Freitag, 25.11.2016 10:15

Kommentar von Rami Jagerali

Lieber Leser,

wie bereits durch die Medien bekannt ist, will der finnische Telekommunikationshersteller bis Ende 2017 rund 1.400 Stellen in deutschen Standorten einsparen. Bedingt durch die Übernahme von Alcatel-Lucent und der Zusammenlegung von Aufgaben ist diese Entscheidung durch Nokia bereits im Mai dieses Jahres getroffen worden. 354 dieser Stellen, die dem Abbau unterworfen werden sollen, befinden sich in der Landeshauptstadt München.

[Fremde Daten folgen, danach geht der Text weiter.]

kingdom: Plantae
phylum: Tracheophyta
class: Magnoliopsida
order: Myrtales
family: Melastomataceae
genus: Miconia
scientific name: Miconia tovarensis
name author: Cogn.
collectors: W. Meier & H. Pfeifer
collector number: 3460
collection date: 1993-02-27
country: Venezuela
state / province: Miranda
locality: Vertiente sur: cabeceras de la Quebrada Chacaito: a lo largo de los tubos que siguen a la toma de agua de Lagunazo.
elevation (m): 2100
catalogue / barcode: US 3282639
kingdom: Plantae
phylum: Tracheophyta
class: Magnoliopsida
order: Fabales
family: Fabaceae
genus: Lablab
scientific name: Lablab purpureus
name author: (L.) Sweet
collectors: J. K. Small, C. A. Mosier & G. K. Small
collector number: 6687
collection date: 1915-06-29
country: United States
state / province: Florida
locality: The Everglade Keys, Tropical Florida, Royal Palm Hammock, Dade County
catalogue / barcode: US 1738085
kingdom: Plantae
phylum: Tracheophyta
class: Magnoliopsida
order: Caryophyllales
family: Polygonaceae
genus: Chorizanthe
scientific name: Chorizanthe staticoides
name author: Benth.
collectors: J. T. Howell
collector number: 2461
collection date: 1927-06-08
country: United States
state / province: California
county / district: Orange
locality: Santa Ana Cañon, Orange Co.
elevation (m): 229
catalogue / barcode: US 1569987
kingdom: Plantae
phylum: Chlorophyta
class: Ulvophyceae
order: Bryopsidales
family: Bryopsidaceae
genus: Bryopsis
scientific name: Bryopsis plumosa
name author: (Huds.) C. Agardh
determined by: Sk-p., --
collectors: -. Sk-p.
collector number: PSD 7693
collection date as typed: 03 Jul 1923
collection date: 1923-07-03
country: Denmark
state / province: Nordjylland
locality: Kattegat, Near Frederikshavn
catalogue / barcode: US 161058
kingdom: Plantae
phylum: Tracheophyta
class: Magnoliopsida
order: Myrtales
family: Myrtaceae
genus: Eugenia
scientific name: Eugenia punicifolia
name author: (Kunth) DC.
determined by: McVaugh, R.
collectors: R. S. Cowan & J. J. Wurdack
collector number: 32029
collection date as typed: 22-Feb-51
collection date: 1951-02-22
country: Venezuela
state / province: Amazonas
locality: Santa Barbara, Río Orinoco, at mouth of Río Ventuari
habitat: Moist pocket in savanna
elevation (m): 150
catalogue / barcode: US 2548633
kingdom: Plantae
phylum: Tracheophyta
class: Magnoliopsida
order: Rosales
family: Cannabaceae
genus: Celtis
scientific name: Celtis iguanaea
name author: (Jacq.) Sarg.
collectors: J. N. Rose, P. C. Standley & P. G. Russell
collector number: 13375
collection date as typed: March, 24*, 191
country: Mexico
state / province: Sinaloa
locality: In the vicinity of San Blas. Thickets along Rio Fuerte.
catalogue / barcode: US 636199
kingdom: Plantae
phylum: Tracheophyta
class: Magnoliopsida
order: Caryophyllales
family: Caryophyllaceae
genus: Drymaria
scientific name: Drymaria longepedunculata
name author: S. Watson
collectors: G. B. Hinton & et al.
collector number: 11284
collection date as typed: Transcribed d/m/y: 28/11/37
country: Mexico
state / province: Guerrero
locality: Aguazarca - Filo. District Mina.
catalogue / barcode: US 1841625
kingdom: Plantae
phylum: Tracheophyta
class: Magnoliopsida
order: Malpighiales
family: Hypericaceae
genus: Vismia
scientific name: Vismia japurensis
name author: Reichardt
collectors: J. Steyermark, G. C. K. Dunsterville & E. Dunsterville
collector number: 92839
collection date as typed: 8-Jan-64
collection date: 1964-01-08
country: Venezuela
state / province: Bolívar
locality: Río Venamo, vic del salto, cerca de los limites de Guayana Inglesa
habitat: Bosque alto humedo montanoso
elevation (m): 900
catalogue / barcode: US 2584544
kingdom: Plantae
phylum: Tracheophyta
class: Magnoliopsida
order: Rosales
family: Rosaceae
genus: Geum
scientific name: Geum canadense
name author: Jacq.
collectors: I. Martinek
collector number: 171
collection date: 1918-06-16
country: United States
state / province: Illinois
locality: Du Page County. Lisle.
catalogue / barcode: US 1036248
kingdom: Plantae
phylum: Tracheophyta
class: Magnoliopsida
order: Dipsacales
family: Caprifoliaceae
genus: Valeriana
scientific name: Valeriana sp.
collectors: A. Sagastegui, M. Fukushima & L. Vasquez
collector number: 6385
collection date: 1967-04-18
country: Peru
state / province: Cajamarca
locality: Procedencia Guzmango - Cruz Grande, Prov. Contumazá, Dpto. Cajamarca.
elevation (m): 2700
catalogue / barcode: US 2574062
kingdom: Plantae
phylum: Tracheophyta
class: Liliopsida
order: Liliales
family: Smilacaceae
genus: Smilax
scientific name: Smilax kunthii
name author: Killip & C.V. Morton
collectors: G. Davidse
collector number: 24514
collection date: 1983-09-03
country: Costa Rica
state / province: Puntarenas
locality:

Dort befindet sich, gemessen an der Anzahl der beschäftigten Personen, der größte Nokia-Standort Deutschlands. Der Betriebsrat erklärte, dass man die teilweise Streichung von Stellen akzeptiere, verlangte aber im Gegenzug ein Versprechen von Nokia, dass die restlichen 1.150 Mitarbeiter in München eine Garantie auf ihren Arbeitsplatz haben. Nach sieben zähen Verhandlungsrunden innerhalb von zwei Monaten, um diesen Forderungen gerecht zu werden, hat Nokia die Gespräche unerwartet abgebrochen.

Verlustängste als Motivation?

Nach den Angaben von Nokia kam es zu diesem Abbruch, da keine Möglichkeit für eine Einigung gefunden werden konnte und auch keine anderen Varianten zur Auswahl standen, man aber weiterhin mit dem Betriebsrat in Kontakt stehe. 400 weitere Stellenstreichungen stehen für Deutschland noch aus und der Standort München fürchtet, dass weitere Mitarbeiter das Unternehmen verlassen müssen. Verständlich, wenn man keine Einigung für eine Garantie zum Erhalt der Arbeitsplätze finden konnte.